Los enfermos no son miembros
pasivos en la Iglesia, sino los miembros más activos, más preciosos. A los ojos
de Dios, una hora del sufrimiento de aquéllos, soportado con paciencia, puede
valer más que todas las actividades del mundo si se hacen sólo para uno mismo.
Job 7, 1-4. 6-7; 1 Corintios 9,
1619. 22-23; Marcos 1, 29-39)
El pasaje evangélico de este domingo nos ofrece el
informe fiel de una jornada-tipo de Jesús. Cuando salió de la sinagoga, Jesús
se acercó primero a casa de Pedro, donde curó a la suegra, quien estaba en cama
con fiebre; al llegar la tarde le llevaron a todos los enfermos y curó a
muchos, afectados de diversas enfermedades; por la mañana, se levantó cuando
aún estaba oscuro y se retiró a un lugar solitario a orar; después partió a
predicar el Reino a otros pueblos.
De este relato deducimos que la jornada de Jesús
consistía en un trenzado de curar a los enfermos, oración y predicación del
Reino. Dediquemos nuestra reflexión al amor de Jesús por los enfermos, también
porque en pocos días, en la memoria de la Virgen de Lourdes, el 11 de febrero,
se celebra la Jornada mundial del enfermo.
Las transformaciones sociales de nuestro siglo han
cambiado profundamente las condiciones del enfermo. En muchas situaciones la
ciencia da una esperanza razonable de curación, o al menos prolonga en mucho
los tiempos de evolución del mal, en caso de enfermedades incurables. Pero la
enfermedad, como la muerte, no está aún, y jamás lo estará, del todo derrotada.
Forma parte de la condición humana. La fe cristiana puede aliviar esta
condición y darle también un sentido y un valor.
Es necesario expresar dos planteamientos: uno para
los enfermos mismos, otro para quien debe atenderles. Antes de Cristo, la
enfermedad estaba considerada como estrechamente ligada al pecado. En otras
palabras, se estaba convencido de que la enfermedad era siempre consecuencia de
algún pecado personal que había que expiar.
Con Jesús cambió algo al respecto. Él «tomó nuestras flaquezas y cargó con nuestras
debilidades» (Mateo 8, 17). En la cruz dio un sentido nuevo al dolor
humano, incluida la enfermedad: ya no de castigo, sino de redención. La
enfermedad une a Él, santifica, afina el alma, prepara el día en que Dios
enjugará toda lágrima y ya no habrá enfermedad ni llanto ni dolor.
Después de la larga hospitalización que siguió al
atentado en la Plaza de San Pedro, el Papa Juan Pablo II escribió una carta
sobre el dolor, en la que, entre otras cosas, decía: «Sufrir
significa hacerse particularmente receptivos, particularmente abiertos a la
acción de las fuerzas salvíficas de Dios, ofrecidas a la humanidad en Cristo» (Cf.

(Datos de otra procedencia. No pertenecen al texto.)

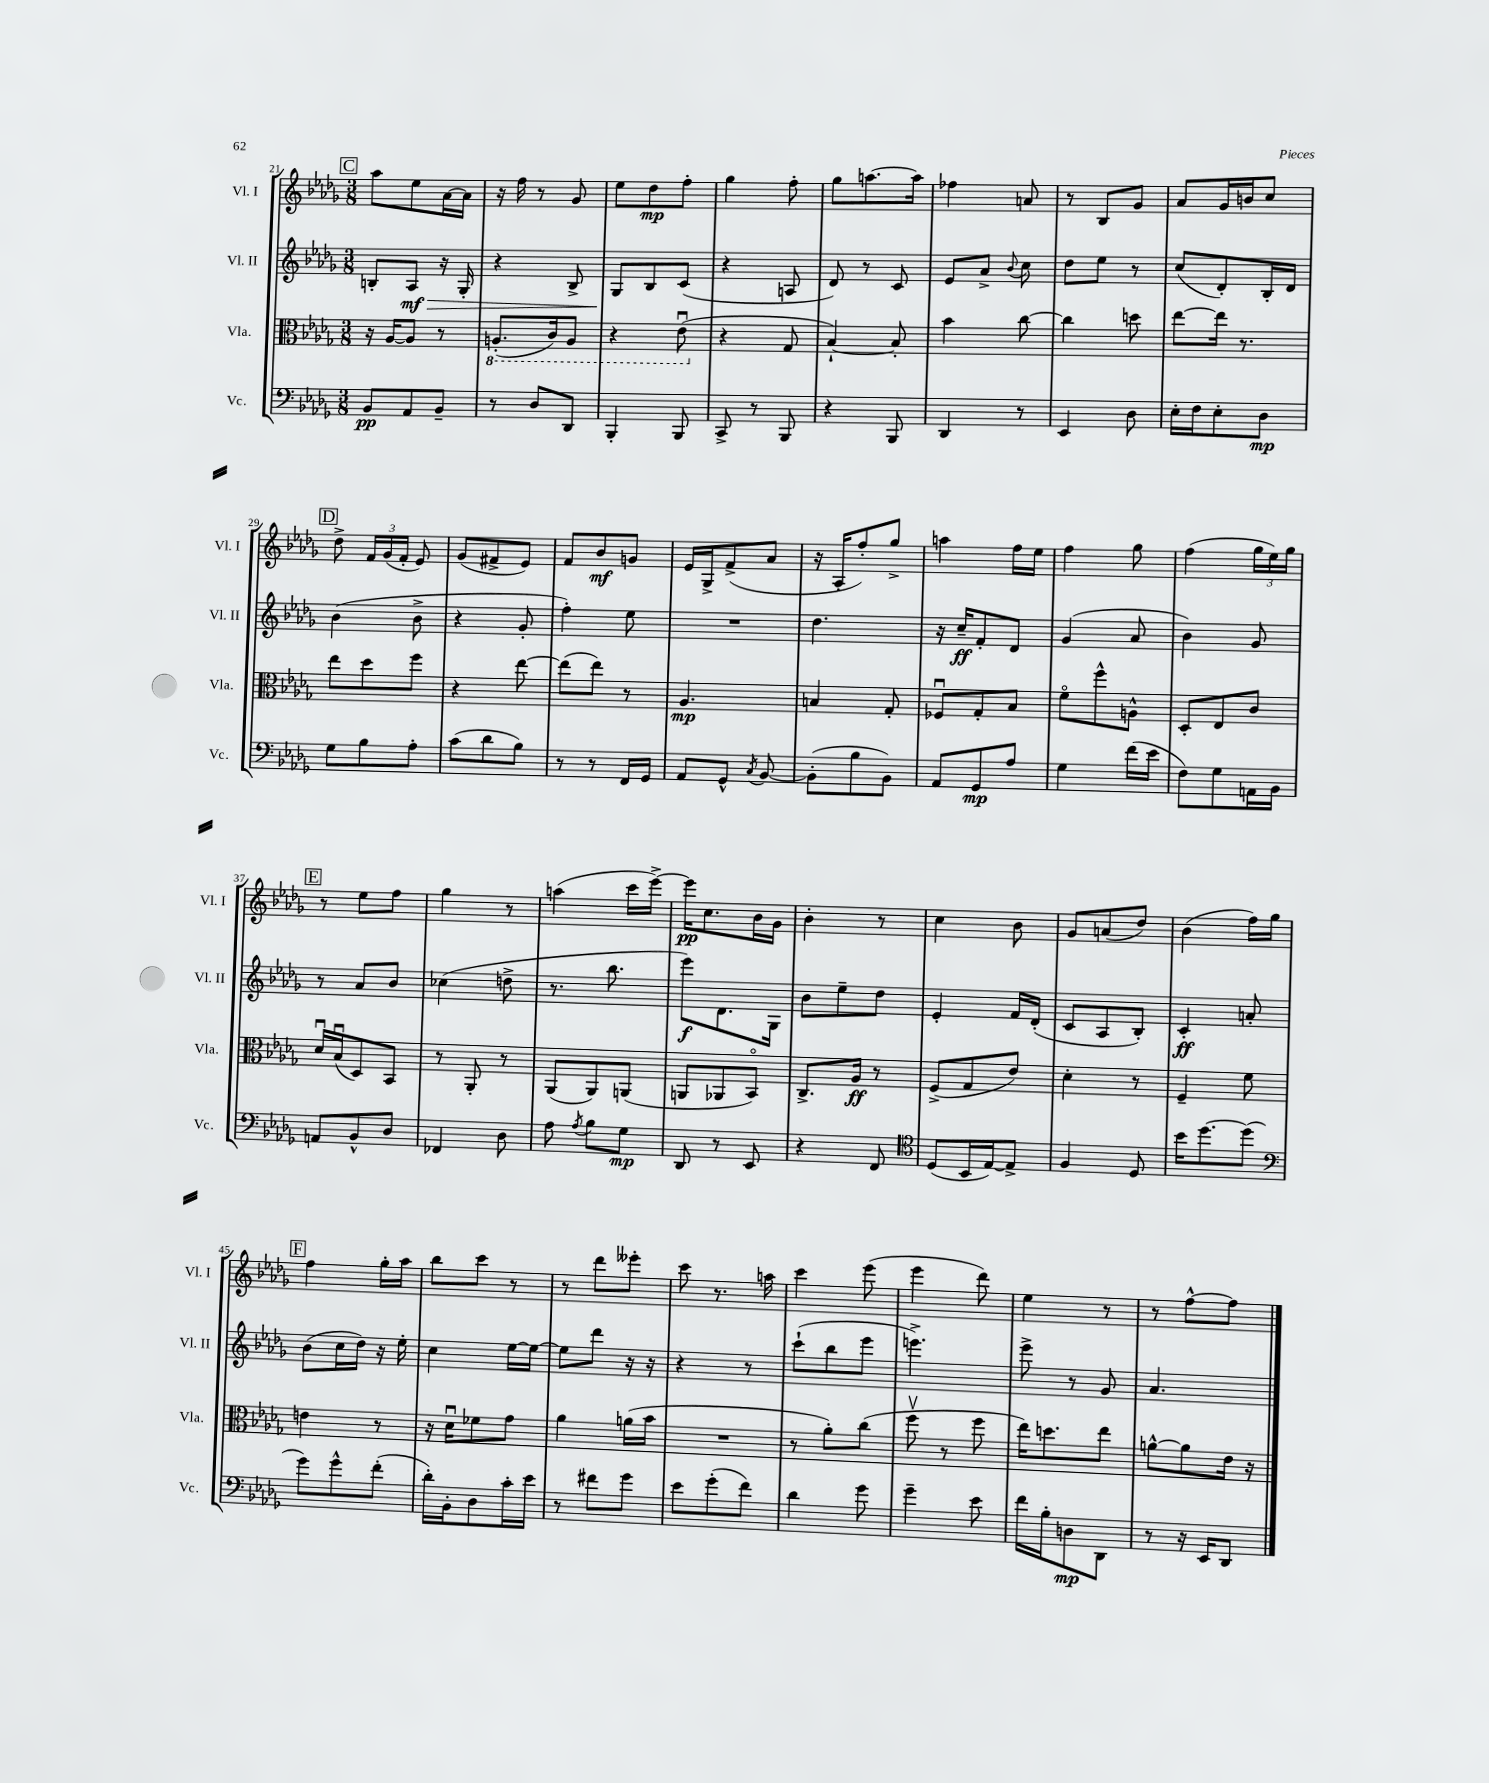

**kern	**dynam	**kern	**dynam	**kern	**dynam	**kern	**dynam
*part4	*part4	*part3	*part3	*part2	*part2	*part1	*part1
*staff4	*staff4	*staff3	*staff3	*staff2	*staff2	*staff1	*staff1
*I"Vc.	*	*I"Vla.	*	*I"Vl. II	*	*I"Vl. I	*
*I'Vc.	*	*I'Vla.	*	*I'Vl. II	*	*I'Vl. I	*
*clefF4	*	*clefC3	*	*clefG2	*	*clefG2	*
*k[b-e-a-d-g-]	*	*k[b-e-a-d-g-]	*	*k[b-e-a-d-g-]	*	*k[b-e-a-d-g-]	*
*M3/8	*	*M3/8	*	*M3/8	*	*M3/8	*
!!LO:REH:place=s1:t=C
=21	=21	=21	=21	=21	=21	=21	=21
8BB-/L	pp	16r	.	8Bn'/L	.	8aa-\L	.
.	.	[16A-/KL	.	.	.	.	.
!	!	!	!	!	!LO:HP:b	!	!
8AA-/	.	8A-/J]	.	8A-/J	> mf	8ee-\	.
8BB-~/J	.	8r	.	16r	.	[16a-\L	.
.	.	.	.	16G-'/	.	16a-\JJ]	.
=22	=22	=22	=22	=22	=22	=22	=22
*	*	*8ba	*	*	*	*	*
8r	.	(8.AAn'/L	.	4r	.	16r	.
.	.	.	.	.	.	16ff\	.
8D-/L	.	.	.	.	.	8r	.
.	.	16C/k)	.	.	.	.	.
8DD-/J	.	8AA/J	.	8B-^/	.	8g-/	.
=23	=23	=23	=23	=23	=23	=23	=23
4BBB-'/	.	4r	.	8G-/L	.	8ee-\L	.
.	.	.	.	8B-/	]	8dd-\	mp
8BBB-/	.	(8E-u\	.	(8c/J	.	8ff'\J	.
=24	=24	=24	=24	=24	=24	=24	=24
*	*	*X8ba	*	*	*	*	*
8CC^/	.	4r	.	4r	.	4gg-\	.
8r	.	.	.	.	.	.	.
8BBB-/	.	8G-/	.	8An/	.	8ff'\	.
=25	=25	=25	=25	=25	=25	=25	=25
4r	.	[4B-`/)	.	8d-/)	.	8gg-\L	.
.	.	.	.	8r	.	[8.aan\	.
8BBB-/	.	8B-'/]	.	8c/	.	.	.
.	.	.	.	.	.	16aa\Jk]	.
=26	=26	=26	=26	=26	=26	=26	=26
4DD-/	.	4b-\	.	8e-/L	.	4ff-X\	.
.	.	.	.	8a-^/J	.	.	.
.	.	.	.	8qqb-/	.	.	.
8r	.	[8cc\	.	8cc\	.	8an/	.
=27	=27	=27	=27	=27	=27	=27	=27
4EE-/	.	4cc\]	.	8dd-\L	.	8r	.
.	.	.	.	8ee-\J	.	8B-/L	.
8D-\	.	8ddn\	.	8r	.	8g-/J	.
=28	=28	=28	=28	=28	=28	=28	=28
16E-'\LL	.	[8ee-\L	.	(8cc/L	.	8a-/L	.
16F\J	.	.	.	.	.	.	.
8E-'\	.	16ee-\Jk]	.	8d-'/)	.	16g-/L	.
.	.	8.r	.	.	.	16bn/J	.
8D-\J	mp	.	.	16B-'/L	.	8cc/J	.
.	.	.	.	16d-/JJ	.	.	.
!!LO:LB:g=z
!!LO:REH:place=s1:t=D
=29	=29	=29	=29	=29	=29	=29	=29
8G-\L	.	8ee-\L	.	(4b-\	.	8dd-^\	.
8B-\	.	8dd-\	.	.	.	24f/LL	.
.	.	.	.	.	.	(24g-/	.
.	.	.	.	.	.	24f'/JJ	.
8A-'\J	.	8ff\J	.	8b-^\	.	8e-/)	.
=30	=30	=30	=30	=30	=30	=30	=30
(8c\L	.	4r	.	4r	.	(8g-/L	.
8d-\	.	.	.	.	.	8f#X^/	.
8B-\J)	.	[8ee-\	.	8g-'/	.	8e-/J)	.
=31	=31	=31	=31	=31	=31	=31	=31
8r	.	(8ee-\L]	.	4ff'\)	.	8f/L	.
8r	.	8ee-\J)	.	.	.	8b-/	mf
16FF/LL	.	8r	.	8ee-\	.	8gn/J	.
16GG-/JJ	.	.	.	.	.	.	.
=32	=32	=32	=32	=32	=32	=32	=32
8AA-/L	.	4.A-/	mp	4.r	.	16e-/LL	.
.	.	.	.	.	.	16G-^/J	.
8GG-^^/J	.	.	.	.	.	(8f^/	.
8qC/	.	.	.	.	.	.	.
[8BB-/	.	.	.	.	.	8a-/J	.
=33	=33	=33	=33	=33	=33	=33	=33
(8BB-'\L]	.	4Bn/	.	4.dd-\	.	16r	.
.	.	.	.	.	.	16A-'/KL	.
8B-\	.	.	.	.	.	8ff'/)	.
8BB-\J)	.	8G-'/	.	.	.	8gg-^/J	.
=34	=34	=34	=34	=34	=34	=34	=34
8AA-/L	.	8F-Xu/L	.	16r	.	4aan\	.
.	.	.	.	16cc~/KL	ff	.	.
8GG-/	mp	8G-'/	.	8f'/	.	.	.
8A-/J	.	8B-/J	.	8d-/J	.	16ff\LL	.
.	.	.	.	.	.	16ee-\JJ	.
=35	=35	=35	=35	=35	=35	=35	=35
4G-\	.	8f\L	.	(4g-/	.	4ff\	.
.	.	8ff^^\	.	.	.	.	.
(16f\LL	.	8An^^\J	.	8a-/	.	8gg-\	.
16e-\JJ	.	.	.	.	.	.	.
=36	=36	=36	=36	=36	=36	=36	=36
8F\L)	.	8D-'/L	.	4b-\)	.	(4ff\	.
8G-\	.	8E-/	.	.	.	.	.
16AAn\L	.	8c/J	.	8g-/	.	24gg-\LL	.
.	.	.	.	.	.	24ee-\)	.
16BB-\JJ	.	.	.	.	.	.	.
.	.	.	.	.	.	24gg-\JJ	.
!!LO:LB:g=z
!!LO:REH:place=s1:t=E
=37	=37	=37	=37	=37	=37	=37	=37
8AAn/L	.	16d-u/LL	.	8r	.	8r	.
.	.	(16B-u/J	.	.	.	.	.
8BB-^^/	.	8D-/)	.	8a-/L	.	8ee-\L	.
8D-/J	.	8BB-/J	.	8b-/J	.	8ff\J	.
=38	=38	=38	=38	=38	=38	=38	=38
4FF-X/	.	8r	.	(4cc-X\	.	4gg-\	.
.	.	8AA-'/	.	.	.	.	.
8D-\	.	8r	.	8ddn^\	.	8r	.
=39	=39	=39	=39	=39	=39	=39	=39
8A-\	.	(8AA-/L	.	8.r	.	(4aan\	.
8qA-/	.	.	.	.	.	.	.
8B-\L	.	8AA-/)	.	.	.	.	.
.	.	.	.	8.bb-\	.	.	.
8G-\J	mp	(8AAn/J	.	.	.	16ccc\LL	.
.	.	.	.	.	.	[16eee-^\JJ)	.
=40	=40	=40	=40	=40	=40	=40	=40
8DD-/	.	8AAn/L	.	8eee-\L)	f	16eee-\KL]	pp
.	.	.	.	.	.	8.cc\	.
8r	.	8AA-X/	.	8.d-\	.	.	.
8EE-/	.	8BB-/J)	.	.	.	16b-\L	.
.	.	.	.	16G-\Jk	.	16g-\JJ	.
=41	=41	=41	=41	=41	=41	=41	=41
4r	.	8.C^/L	.	8b-\L	.	4b-'\	.
.	.	.	.	8ee-~\	.	.	.
.	.	16A-/Jk	ff	.	.	.	.
8FF/	.	8r	.	8dd-\J	.	8r	.
=42	=42	=42	=42	=42	=42	=42	=42
*clefC4	*	*	*	*	*	*	*
(8D-/L	.	(8F^/L	.	4e-'/	.	4cc\	.
16BB-/L	.	8G-/	.	.	.	.	.
[16E-/J)	.	.	.	.	.	.	.
8E-^/J]	.	8e-/J)	.	16f/LL	.	8b-\	.
.	.	.	.	(16d-'/JJ	.	.	.
=43	=43	=43	=43	=43	=43	=43	=43
4F/	.	4d-'\	.	8c/L	.	8g-/L	.
.	.	.	.	8A-/	.	(8an/	.
8D-/	.	8r	.	8B-'/J)	.	8dd-/J)	.
=44	=44	=44	=44	=44	=44	=44	=44
16b-\KL	.	4F~/	.	4c'/	ff	(4b-\	.
[8.dd-\	.	.	.	.	.	.	.
(8dd-\J]	.	8f\	.	8an'/	.	16ff\LL)	.
.	.	.	.	.	.	16gg-\JJ	.
!!LO:LB:g=z
!!LO:REH:place=s1:t=F
=45	=45	=45	=45	=45	=45	=45	=45
*clefF4	*	*	*	*	*	*	*
8g-\L)	.	4en\	.	(8b-\L	.	4ff\	.
8g-^^\	.	.	.	16cc\L	.	.	.
.	.	.	.	16dd-\JJ)	.	.	.
(8f'\J	.	8r	.	16r	.	16gg-'\LL	.
.	.	.	.	16ee-'\	.	16aa-\JJ	.
=46	=46	=46	=46	=46	=46	=46	=46
16d-'\LL)	.	16r	.	4cc\	.	8bb-\L	.
16BB-'\J	.	16d-u\KL	.	.	.	.	.
8D-\	.	8f-X\	.	.	.	8ccc\J	.
16c'\L	.	8g-\J	.	[16ee-\LL	.	8r	.
16e-\JJ	.	.	.	16ee-\JJ_	.	.	.
=47	=47	=47	=47	=47	=47	=47	=47
8r	.	4a-\	.	8ee-\L]	.	8r	.
8f#X\L	.	.	.	8ddd-\J	.	8ddd-\L	.
8g-\J	.	(16an\LL	.	16r	.	8eee--X'\J	.
.	.	16b-\JJ	.	16r	.	.	.
=48	=48	=48	=48	=48	=48	=48	=48
8e-\L	.	4.r	.	4r	.	8ccc\	.
(8g-'\	.	.	.	.	.	8.r	.
8f\J)	.	.	.	8r	.	.	.
.	.	.	.	.	.	16aan\	.
=49	=49	=49	=49	=49	=49	=49	=49
4d-\	.	8r	.	(8ccc`\L	.	4ccc\	.
.	.	8a-'\L)	.	8bb-\	.	.	.
8g-\	.	(8cc\J	.	8eee-\J	.	(8eee-\	.
=50	=50	=50	=50	=50	=50	=50	=50
4g-~\	.	8ffv\	.	4.eeen^\)	.	4eee-\	.
.	.	8r	.	.	.	.	.
8e-\	.	8ff\	.	.	.	8ddd-\)	.
=51	=51	=51	=51	=51	=51	=51	=51
16f\LL	.	16ee-\KL)	.	8eee-^\	.	4ee-\	.
16B-'\J	.	8.ddn\	.	.	.	.	.
8Dn\	mp	.	.	8r	.	.	.
8DD-\J	.	8ee-\J	.	8g-/	.	8r	.
=52	=52	=52	=52	=52	=52	=52	=52
8r	.	[8an^^\L	.	4.a-/	.	8r	.
16r	.	8a\]	.	.	.	[8ff^^\L	.
16EE-/KL	.	.	.	.	.	.	.
8DD-/J	.	16e-\Jk	.	.	.	8ff\J]	.
.	.	16r	.	.	.	.	.
==	==	==	==	==	==	==	==
*-	*-	*-	*-	*-	*-	*-	*-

Salvifici doloris, n. 23). La enfermedad y el sufrimiento abren entre nosotros
y Jesús en la cruz un canal de comunicación del todo especial. Los enfermos no
son miembros pasivos en la Iglesia, sino los miembros más activos, más
preciosos. A los ojos de Dios, una hora del sufrimiento de aquéllos, soportado
con paciencia, puede valer más que todas las actividades del mundo si se hacen
sólo para uno mismo.
Ahora, una palabra para los que deben atender a los
enfermos, en el hogar o en estructuras sanitarias. El enfermo tiene ciertamente
necesidad de cuidados, de competencia científica, pero tiene aún más necesidad
de esperanza. Ninguna medicina alivia al enfermo tanto como oír decir al
médico: «Tengo buenas esperanzas para ti». Cuando
es posible hacerlo sin engañar, hay que dar esperanza. La esperanza es la mejor
«tienda de oxígeno» para un enfermo. No hay que dejar al enfermo en
soledad. Una de las obras de misericordia es visitar a los enfermos, y Jesús
nos advirtió de que uno de los puntos del juicio final caerá precisamente sobre
esto: «Estaba enfermo y me visitasteis... Estaba
enfermo y no me visitasteis» (Mateo 25, 36-43).
Algo que podemos hacer todos por los enfermos es
orar. Casi todos los enfermos del Evangelio fueron curados porque alguien se
los presentó a Jesús y le rogó por ellos. La oración más sencilla, y que todos podemos
hacer nuestra, es la que las hermanas Marta y María dirigieron a Jesús en la
circunstancia de la enfermedad de su hermano Lázaro: «¡Señor,
aquel a quien amas está enfermo!» (Juan, 11, 3).